▶ [PROBLEM DETAILS] Each entry should be given again exactly, with any image left out.

▶ [SOURCE DATA]
══════════

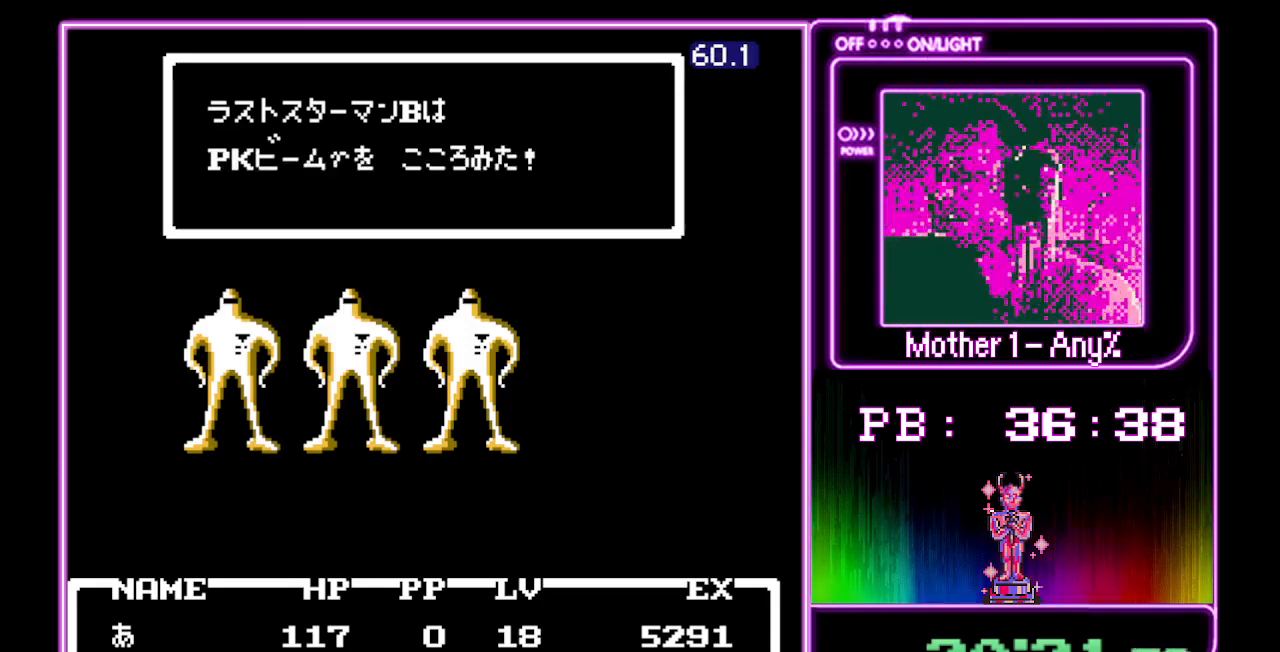
{"buttons": ["A", "B"], "events": []}
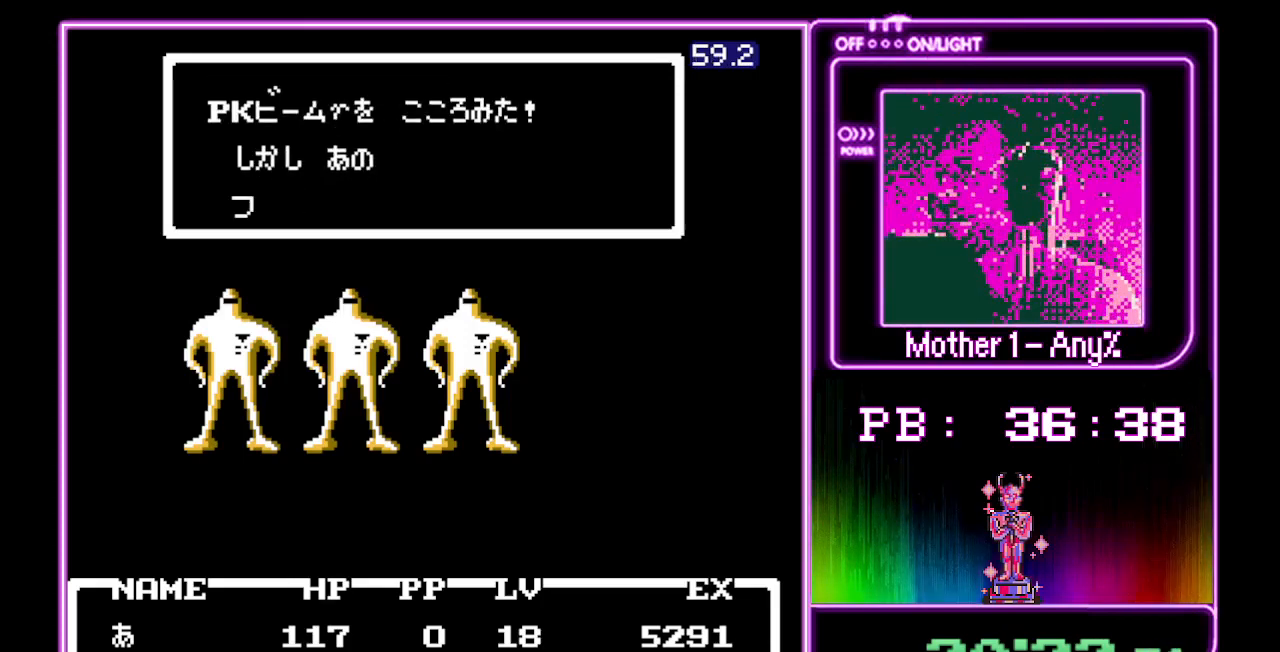
{"buttons": ["A", "B"], "events": []}
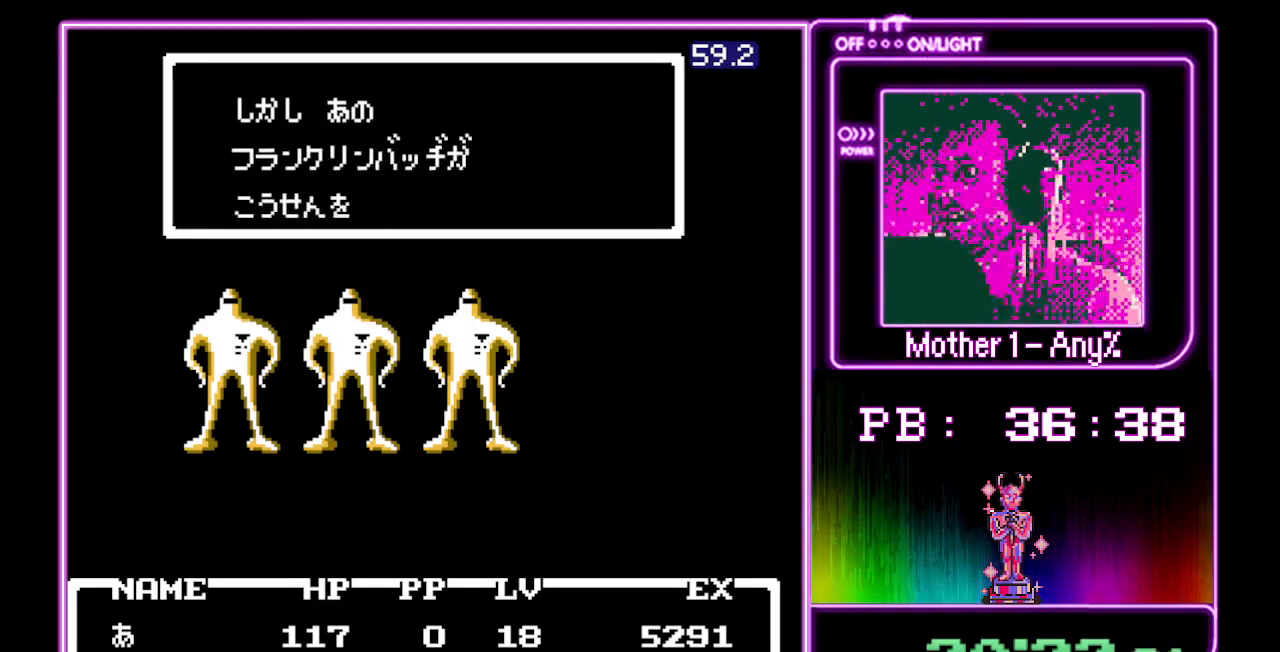
{"buttons": ["A", "B"], "events": []}
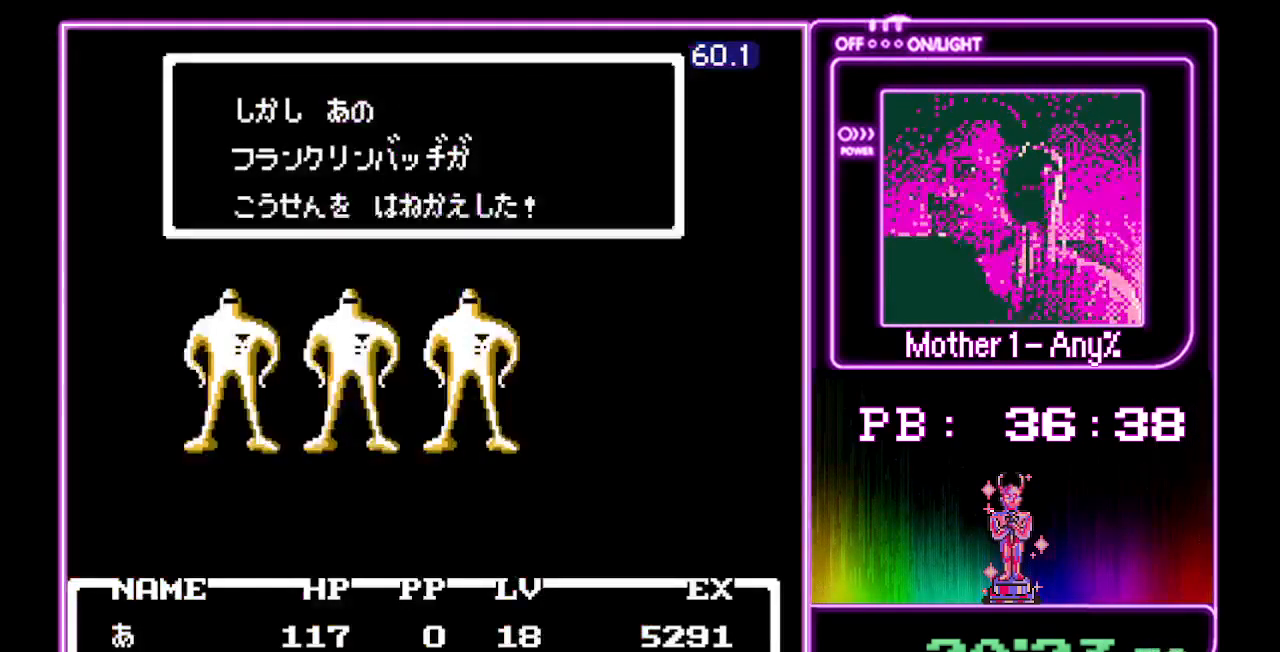
{"buttons": ["A", "B"], "events": []}
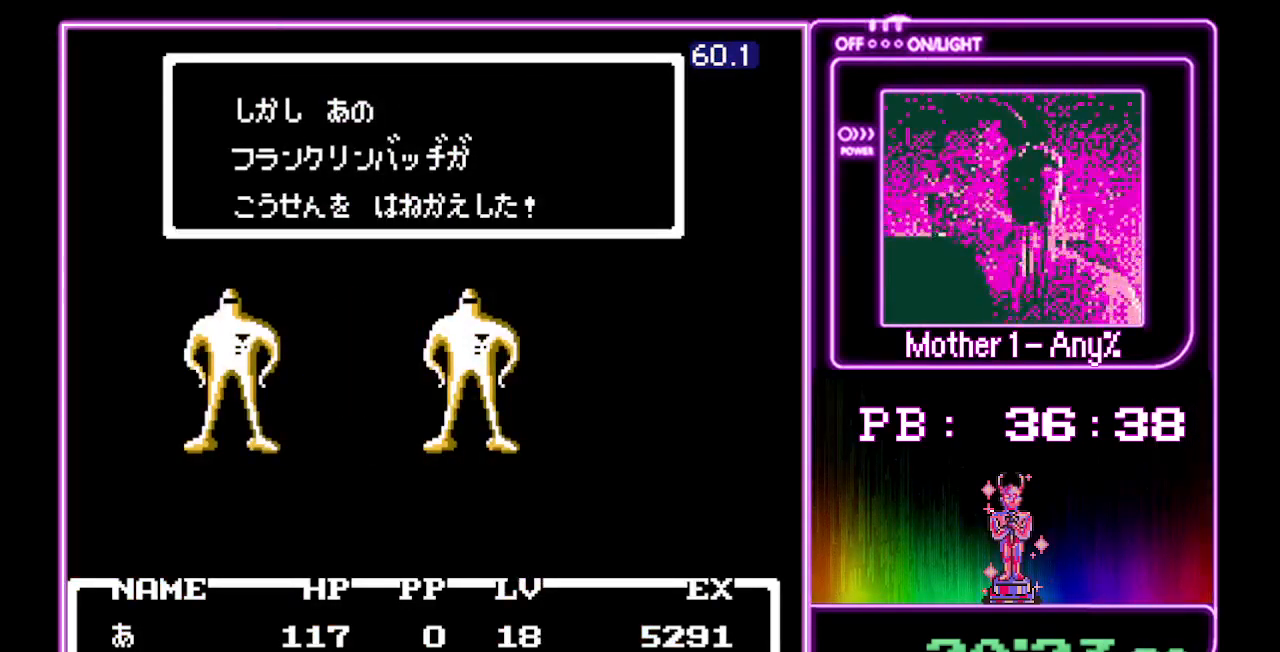
{"buttons": ["A", "B"], "events": []}
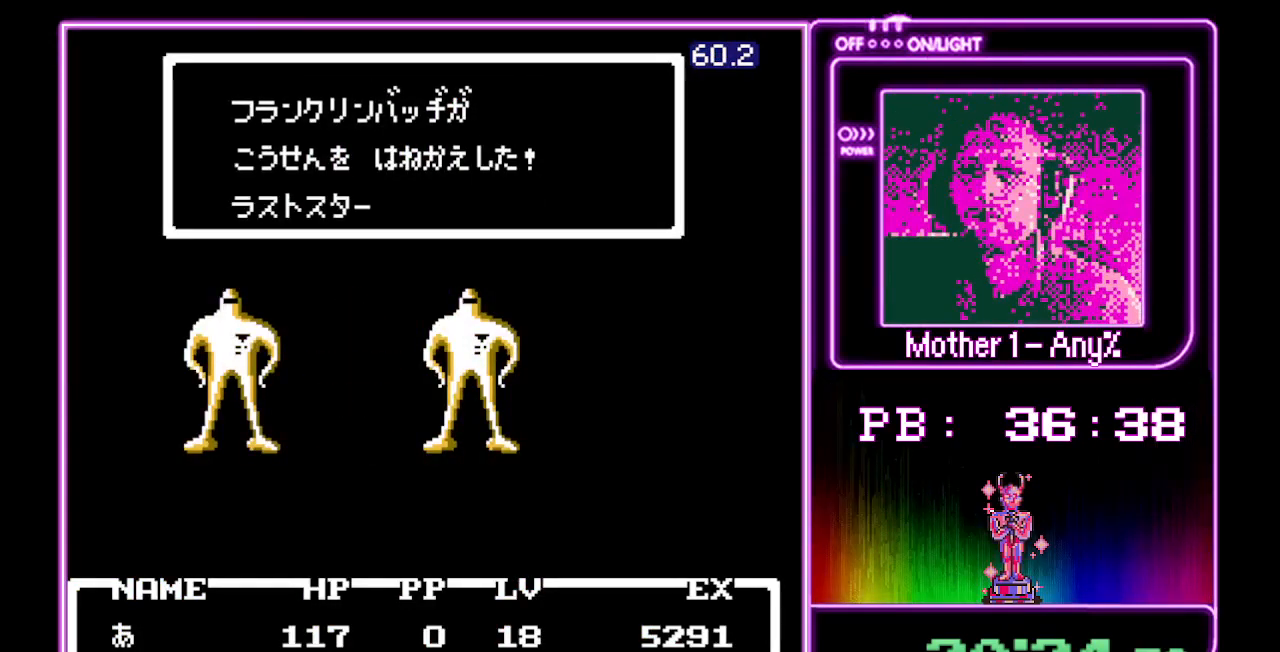
{"buttons": ["A", "B"], "events": []}
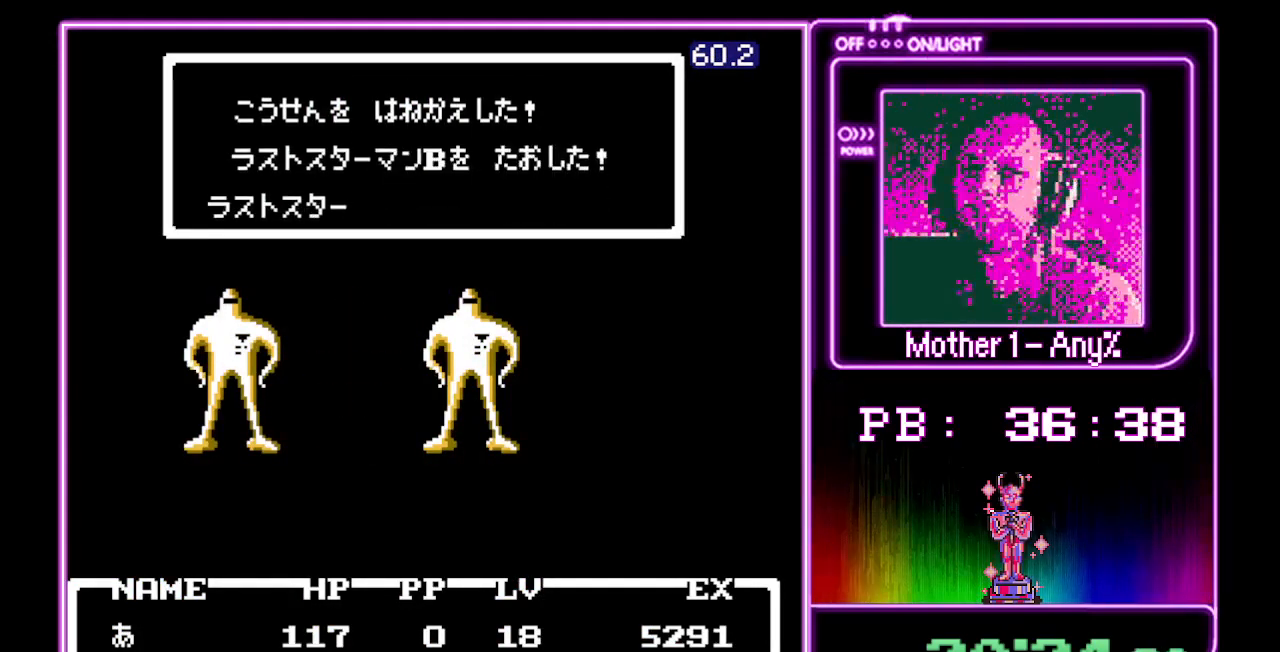
{"buttons": ["A", "B"], "events": []}
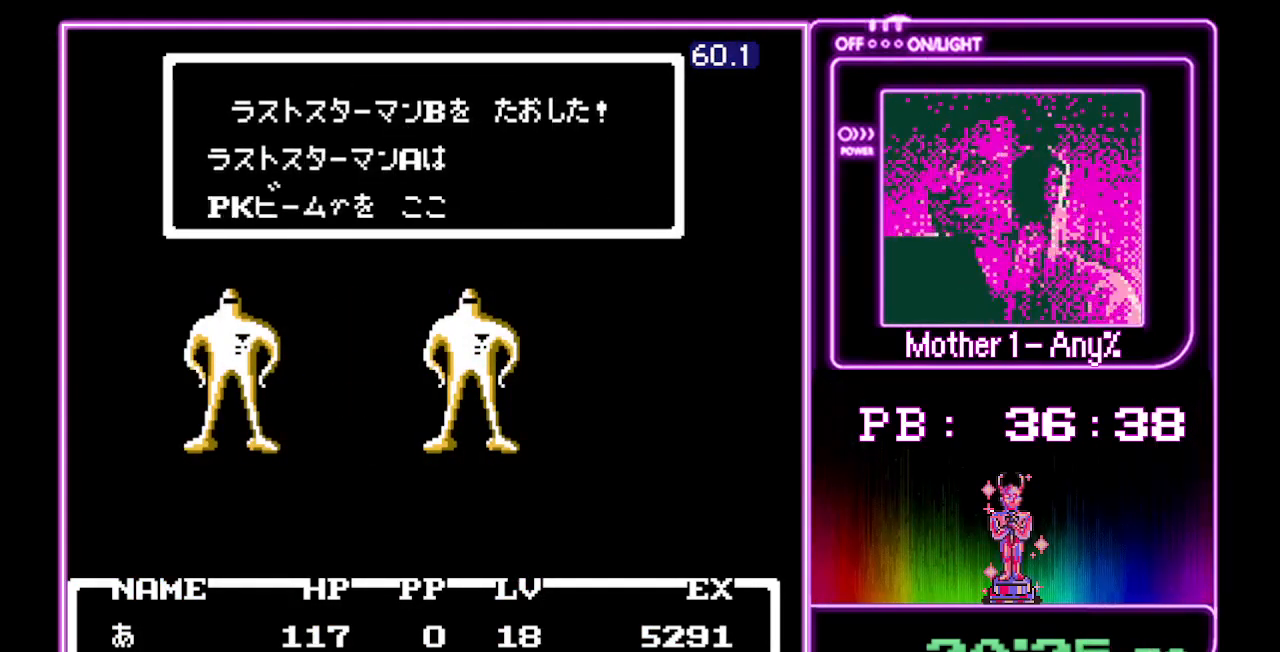
{"buttons": ["A", "B"], "events": []}
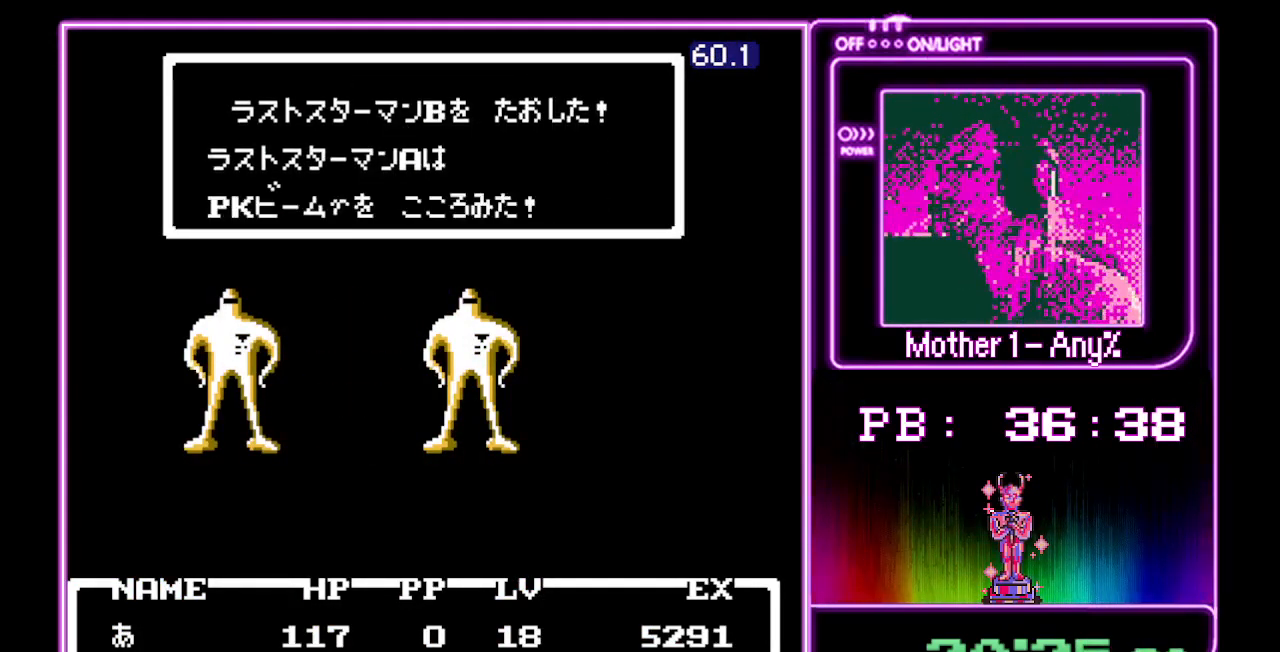
{"buttons": ["A", "B"], "events": []}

══════════

▶ [SOLUTION FOR THIS TASK]
{"buttons": ["A", "B"], "events": []}
{"buttons": ["A", "B"], "events": []}
{"buttons": ["A", "B"], "events": []}
{"buttons": ["A", "B"], "events": []}
{"buttons": ["A", "B"], "events": []}
{"buttons": ["A", "B"], "events": []}
{"buttons": ["A", "B"], "events": []}
{"buttons": ["A", "B"], "events": []}
{"buttons": ["A", "B"], "events": []}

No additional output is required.